Instrução 1
Transcreva sem alterações as linhas da listagem, desde a linha que contém "Between 825691 and 275160, which is larger?" até o fim da listagem, incluindo as duas extremidades. Deixe as imagens fora da resposta.

Trecho do texto
——
A saída do euro não constitui em si mesmo um programa; não é mais do que um instrumento a utilizar em caso de necessidade. A fetichização da moeda dá rédea solta a ilusões sobre o "bom dracma" que valem o mesmo que as, imaginárias, sobre o "bom euro" e esconde os problemas sociais atrás de uma lógica nacional-monetária. Artigo de Michel Husson, A l’encontre.

A rendição do governo de Tsipras às imposições da troika constitui uma dolorosa derrota para quem é partidário de uma alternativa à austeridade neoliberal na Europa. Recordemos brevemente, ainda que seja de forma desordenada, as razões desta derrota: subestimar a agressividade das "instituições", essa mistura de fanatismo económico e de vontade política para esmagar uma alternativa; não ter preparado as condições materiais para uma rutura que passava, sobretudo, pela suspensão unilateral do pagamento da dívida; a não construção da relação de forças ideológica interna necessária para esta rutura; a incapacidade de assumir o “não” do referendo, ao levar a adoptar, na lógica de uma união nacional, medidas que o próprio governo tinha proposto à população recusar [no referendo]; e a ausência de governos que se alinhassem na mesma perspectiva e o débil apoio dos movimentos sociais.

Através dessa constatação, com frequência chega-se à conclusão de que, afinal de contas, na zona euro não é possível desenvolver uma política alternativa. Para Stathis Kouvelakis, "está claro que querer romper com as políticas neoliberais, ultra austeritárias e dos "memorandos" no marco da zona euro revela uma ilusão que custa muito caro". A ideia do "bom euro" e de "fazer mudar a Europa", a rejeição obstinada de um plano B e o fechar-se num processo esgotante de pseudo negociações conduziram ao desastre maior da esquerda que luta pela transformação social na Europa depois do desmoronamento da URSS”[i].
——
Conjunto de registros

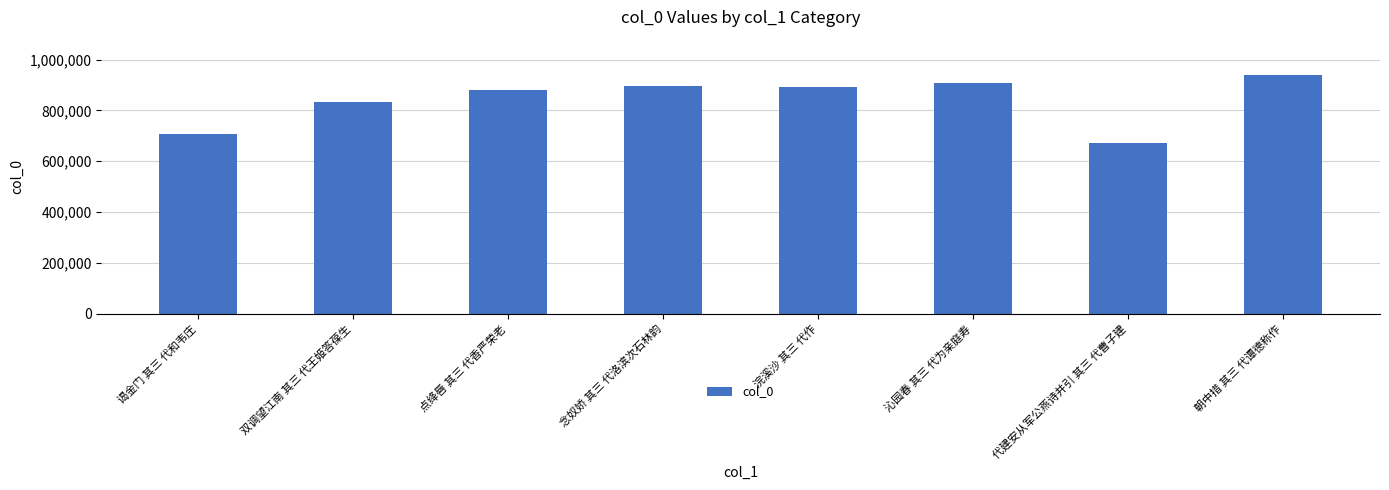

What is the difference between the maximum and second lowest values?

232095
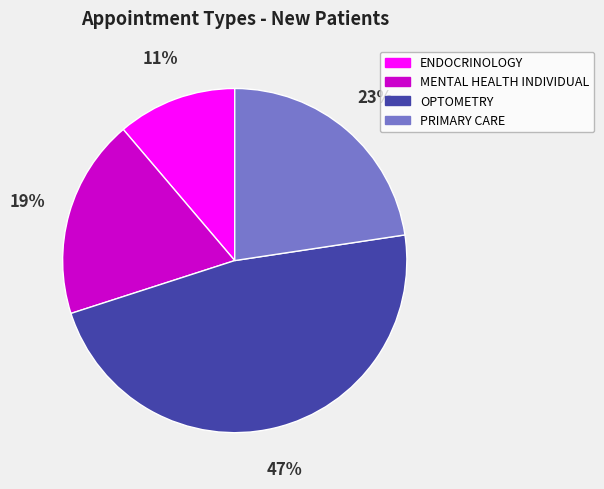

Is it true that MENTAL HEALTH INDIVIDUAL is 19% of the pie?

True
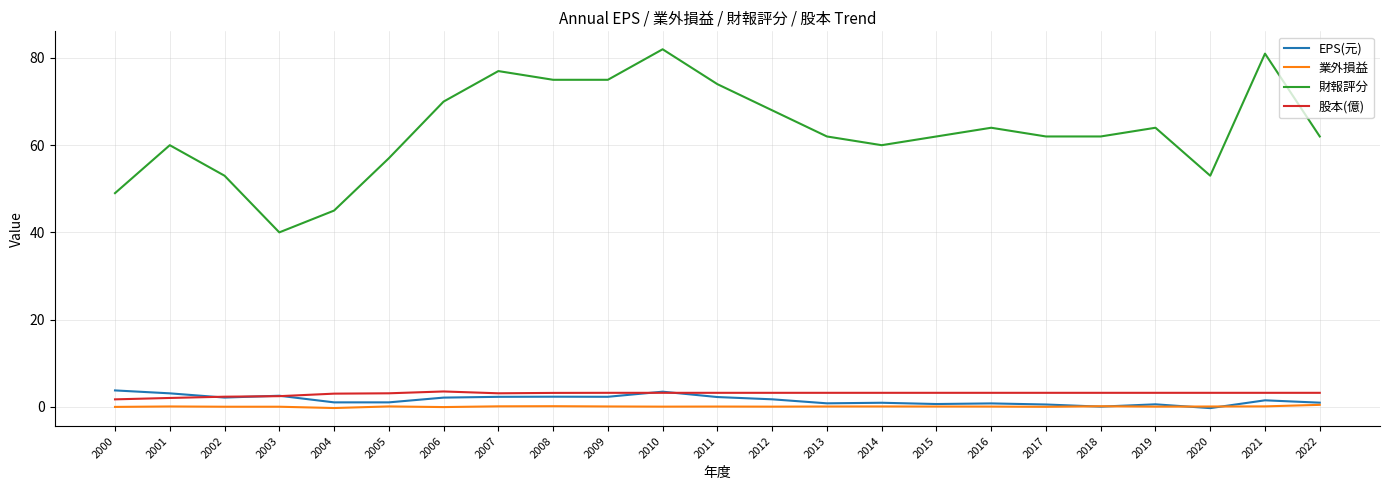

Which series has the largest range (max minus min)?

財報評分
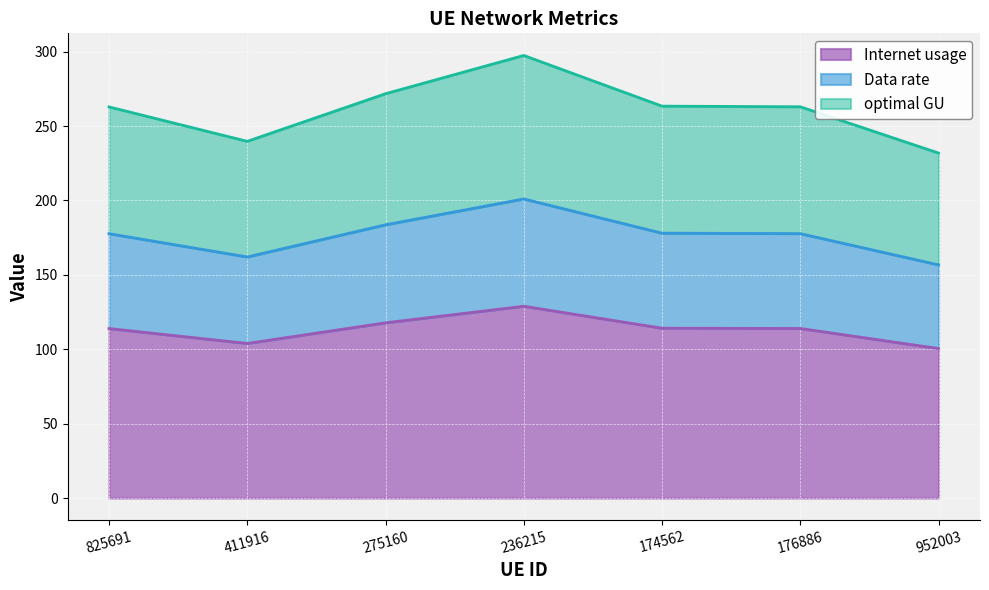

Between 825691 and 275160, which is larger?

275160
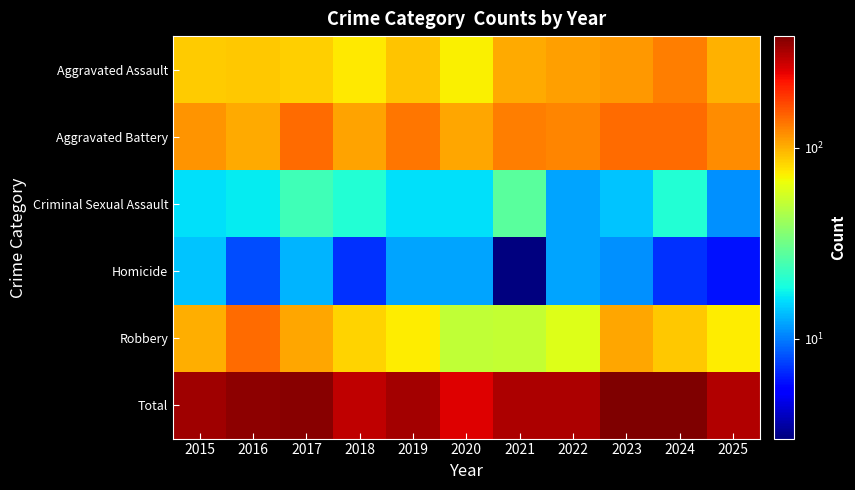

What is the spread (max minus min) of values at 2020?

244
——
Instrução 2
Reproduza palavra por palavra o trecho do texto sobre a saída do euro, desde "A rendição do" até "dos movimentos sociais.", inclusive.

Resposta esperada 1
Between 825691 and 275160, which is larger?

275160

What is the spread (max minus min) of values at 2020?

244

Resposta esperada 2
A rendição do governo de Tsipras às imposições da troika constitui uma dolorosa derrota para quem é partidário de uma alternativa à austeridade neoliberal na Europa. Recordemos brevemente, ainda que seja de forma desordenada, as razões desta derrota: subestimar a agressividade das "instituições", essa mistura de fanatismo económico e de vontade política para esmagar uma alternativa; não ter preparado as condições materiais para uma rutura que passava, sobretudo, pela suspensão unilateral do pagamento da dívida; a não construção da relação de forças ideológica interna necessária para esta rutura; a incapacidade de assumir o “não” do referendo, ao levar a adoptar, na lógica de uma união nacional, medidas que o próprio governo tinha proposto à população recusar [no referendo]; e a ausência de governos que se alinhassem na mesma perspectiva e o débil apoio dos movimentos sociais.